To recite Van der Linde's argument in these terms is to refute it. The fundamental difference between Van der Linde and AWS, by which the Authority legitimately differentiates between them, is ownership versus non-ownership of a waste disposal site.   In this one important respect the economic relationship between the Authority and AWS is exactly the opposite of the relationship between the Authority and Van der Linde.   AWS, which owns and controls the Zion Crossroads Transfer Station, obtains no benefit from the Authority's negotiation of a right of access to local disposal sites.   In fact, AWS helps facilitate the supply of outlets for waste by making its own transfer station available to all other waste haulers through the Authority as intermediary.   In other words, AWS is a supplier of the type of public services that the Authority provides, while Van der Linde is a consumer.

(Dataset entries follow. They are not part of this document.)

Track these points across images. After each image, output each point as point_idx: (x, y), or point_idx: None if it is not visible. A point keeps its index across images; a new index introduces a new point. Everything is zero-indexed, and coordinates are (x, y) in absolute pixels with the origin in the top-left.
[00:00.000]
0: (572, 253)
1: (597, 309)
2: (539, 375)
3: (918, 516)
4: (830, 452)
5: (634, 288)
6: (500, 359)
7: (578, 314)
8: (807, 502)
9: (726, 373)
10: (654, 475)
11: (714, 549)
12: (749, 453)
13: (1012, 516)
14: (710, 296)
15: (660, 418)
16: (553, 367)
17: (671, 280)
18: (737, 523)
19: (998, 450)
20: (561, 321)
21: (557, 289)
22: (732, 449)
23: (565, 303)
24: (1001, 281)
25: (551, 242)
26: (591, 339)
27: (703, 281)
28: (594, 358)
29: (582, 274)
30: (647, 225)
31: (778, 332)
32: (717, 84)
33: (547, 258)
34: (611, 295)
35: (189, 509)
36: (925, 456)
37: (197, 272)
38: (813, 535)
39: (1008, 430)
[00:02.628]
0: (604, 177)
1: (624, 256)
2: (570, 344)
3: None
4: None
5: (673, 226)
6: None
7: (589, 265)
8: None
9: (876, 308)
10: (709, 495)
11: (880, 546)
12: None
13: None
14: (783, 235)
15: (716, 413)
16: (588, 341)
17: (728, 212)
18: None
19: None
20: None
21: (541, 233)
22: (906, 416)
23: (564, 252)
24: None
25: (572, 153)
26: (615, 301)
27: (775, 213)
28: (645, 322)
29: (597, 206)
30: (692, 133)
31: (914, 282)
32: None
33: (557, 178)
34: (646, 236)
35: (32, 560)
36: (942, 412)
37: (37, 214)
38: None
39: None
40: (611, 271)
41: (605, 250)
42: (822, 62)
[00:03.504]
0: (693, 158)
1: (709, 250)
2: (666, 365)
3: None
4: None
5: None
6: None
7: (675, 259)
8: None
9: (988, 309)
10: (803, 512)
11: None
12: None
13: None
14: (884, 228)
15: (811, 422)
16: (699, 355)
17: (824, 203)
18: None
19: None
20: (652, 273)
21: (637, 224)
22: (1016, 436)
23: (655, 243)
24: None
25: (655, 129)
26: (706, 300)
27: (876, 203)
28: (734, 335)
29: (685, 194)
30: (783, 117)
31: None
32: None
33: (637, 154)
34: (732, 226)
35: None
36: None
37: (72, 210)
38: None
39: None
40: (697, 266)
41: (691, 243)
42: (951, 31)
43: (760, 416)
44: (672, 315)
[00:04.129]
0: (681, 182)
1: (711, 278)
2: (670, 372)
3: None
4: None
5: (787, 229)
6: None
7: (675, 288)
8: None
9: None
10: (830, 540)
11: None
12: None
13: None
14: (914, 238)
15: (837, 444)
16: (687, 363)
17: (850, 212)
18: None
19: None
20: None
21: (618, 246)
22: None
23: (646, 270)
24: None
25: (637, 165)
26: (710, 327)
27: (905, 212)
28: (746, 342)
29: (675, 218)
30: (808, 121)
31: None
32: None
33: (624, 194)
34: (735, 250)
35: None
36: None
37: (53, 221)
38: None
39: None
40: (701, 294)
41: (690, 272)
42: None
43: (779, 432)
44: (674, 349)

As far as government programs go, it is hard to conceive of a classification much more rational than the one at issue here.   The Authority's classification places the financial burden upon those entities (like Van der Linde) that utilize the public services provided by the Authority, while exempting those entities (like AWS) that the Authority relies upon to ensure public access to those services.   Thus, the classification here at issue is nearly perfectly tailored to effectuate the purpose for which the Authority exists:  making available the means to dispose of municipal solid waste by negotiating with suppliers for landfill access and taxing consumers for the Authority's intermediary services.   This tight fit between the Authority's classification and a legitimate public purpose is unassailable from a rational basis standpoint, which would support even a very loose fit.   Cf. Vance v. Bradley, 440 U.S. 93, 108, 99 S.Ct. 939, 59 L.Ed.2d 171 (1979).

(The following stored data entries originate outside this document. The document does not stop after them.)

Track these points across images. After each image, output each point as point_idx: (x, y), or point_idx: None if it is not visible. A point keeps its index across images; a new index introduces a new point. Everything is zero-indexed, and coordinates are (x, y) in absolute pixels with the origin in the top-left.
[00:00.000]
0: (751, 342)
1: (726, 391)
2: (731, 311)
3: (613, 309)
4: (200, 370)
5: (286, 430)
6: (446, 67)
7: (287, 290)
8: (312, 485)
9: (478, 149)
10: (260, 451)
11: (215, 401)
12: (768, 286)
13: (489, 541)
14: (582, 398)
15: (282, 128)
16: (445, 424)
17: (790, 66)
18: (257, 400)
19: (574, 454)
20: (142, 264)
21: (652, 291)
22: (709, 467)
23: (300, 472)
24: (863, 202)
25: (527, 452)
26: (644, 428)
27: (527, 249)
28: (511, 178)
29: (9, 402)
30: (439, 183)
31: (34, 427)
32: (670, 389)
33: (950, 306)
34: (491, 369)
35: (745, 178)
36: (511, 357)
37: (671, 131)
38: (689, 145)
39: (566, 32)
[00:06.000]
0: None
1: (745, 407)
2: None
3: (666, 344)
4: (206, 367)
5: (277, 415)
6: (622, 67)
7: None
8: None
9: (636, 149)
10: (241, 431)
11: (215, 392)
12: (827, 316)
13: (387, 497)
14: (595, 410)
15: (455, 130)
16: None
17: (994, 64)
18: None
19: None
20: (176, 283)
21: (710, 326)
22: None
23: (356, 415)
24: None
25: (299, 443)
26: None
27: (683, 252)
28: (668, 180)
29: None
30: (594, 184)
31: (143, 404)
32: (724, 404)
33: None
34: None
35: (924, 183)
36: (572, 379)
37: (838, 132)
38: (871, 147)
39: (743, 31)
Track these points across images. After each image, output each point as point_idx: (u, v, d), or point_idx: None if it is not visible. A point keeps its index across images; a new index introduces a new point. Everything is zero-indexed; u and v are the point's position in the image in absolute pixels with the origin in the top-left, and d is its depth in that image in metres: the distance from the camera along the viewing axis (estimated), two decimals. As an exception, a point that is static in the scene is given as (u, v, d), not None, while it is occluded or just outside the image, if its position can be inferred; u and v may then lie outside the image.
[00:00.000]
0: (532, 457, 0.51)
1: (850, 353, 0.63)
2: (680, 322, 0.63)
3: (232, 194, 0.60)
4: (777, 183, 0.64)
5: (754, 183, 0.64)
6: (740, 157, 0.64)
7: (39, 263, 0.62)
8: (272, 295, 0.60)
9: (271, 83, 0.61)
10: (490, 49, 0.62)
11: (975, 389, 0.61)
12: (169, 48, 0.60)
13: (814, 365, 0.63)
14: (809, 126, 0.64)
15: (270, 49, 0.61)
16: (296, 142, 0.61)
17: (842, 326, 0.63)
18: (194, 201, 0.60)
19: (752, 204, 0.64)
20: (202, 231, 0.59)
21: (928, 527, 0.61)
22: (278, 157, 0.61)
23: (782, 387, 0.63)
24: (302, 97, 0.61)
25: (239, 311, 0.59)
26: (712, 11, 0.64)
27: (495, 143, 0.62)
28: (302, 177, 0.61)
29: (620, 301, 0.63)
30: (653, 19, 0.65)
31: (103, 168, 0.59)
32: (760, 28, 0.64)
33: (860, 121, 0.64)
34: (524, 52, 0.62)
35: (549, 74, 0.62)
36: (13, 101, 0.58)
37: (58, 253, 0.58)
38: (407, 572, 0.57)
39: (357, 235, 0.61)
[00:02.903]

 Van der Linde nevertheless argues that the Authority's classification is irrational because in practice it could produce an unintended, irrational result.   The irrational result that Van der Linde fears is the monopolization of waste collection services in the hands of AWS, since the Authority's classification effectively gives AWS a $16 per ton cost advantage over other waste haulers.

 Van der Linde's argument demonstrates its fundamental misunderstanding of the rational basis standard of review.   The “rational” aspect of rational basis review refers to a constitutionally minimal level of rationality;  it is not an invitation to scrutinize either the instrumental rationality of the chosen means (i.e., whether the classification is the best one suited to accomplish the desired result), or the normative rationality of the chosen governmental purpose (i.e., whether the public policy sought to be achieved is preferable to other possible public ends).   In other words, the Equal Protection Clause does not require the government to pursue a sound economic policy, only one that does not offend entrenched constitutional principles.   Nor does it require that the methods by which the government pursues those policies be particularly palatable to us, so long as they are not completely arbitrary.2  Thus, from a constitutional standpoint, our analysis is unaffected by the fact that the Authority has chosen to implement a waste management plan-clearly a legitimate governmental purpose-that incidentally might result in the monopolization of the waste collection market.   Despite this potentially undesirable result, our inquiry ends with a determination of minimal rationality.   Van der Linde's proper mode of redress for this kind of grievance is to challenge the Authority's policy by engaging the political process or using state channels for review of municipal governance, not by filing an equal protection lawsuit in federal court.

For these reasons, the district court's judgment of dismissal is



1.   Although each waste hauler must have access to some outlet for waste disposal, no policy of the Authority forces Van der Linde to utilize the Zion Crossroads Transfer Station and thereby incur the service fee.   For example, nothing in the record suggests that Van der Linde cannot avoid the fee altogether by (1) opening and operating its own transfer station or landfill or (2) hauling the municipal solid waste that it collects to an alternative disposal facility, such as another transfer station or directly to the landfill.   Indeed, at oral argument counsel for Van der Linde represented that his client has begun recycling most of the waste it collects so as to avoid paying the fees associated with use of the Zion Crossroads Transfer Station.

2.   As Justice Holmes wrote in dissent in the now-overruled case of Lochner v. New York, 198 U.S. 45, 75-76, 25 S.Ct. 539, 49 L.Ed. 937 (1905):[A] Constitution is not intended to embody a particular economic theory, whether of paternalism and the organic relation of the citizen to the state or of laissez faire.   It is made for people of fundamentally differing views, and the accident of our finding certain opinions natural and familiar, or novel, and even shocking, ought not to conclude our judgment upon the question whether statutes embodying them conflict with the Constitution of the United States.

Affirmed by published opinion.   Judge WHITNEY wrote the opinion, in which Judge WILKINSON and Judge SHEDD joined.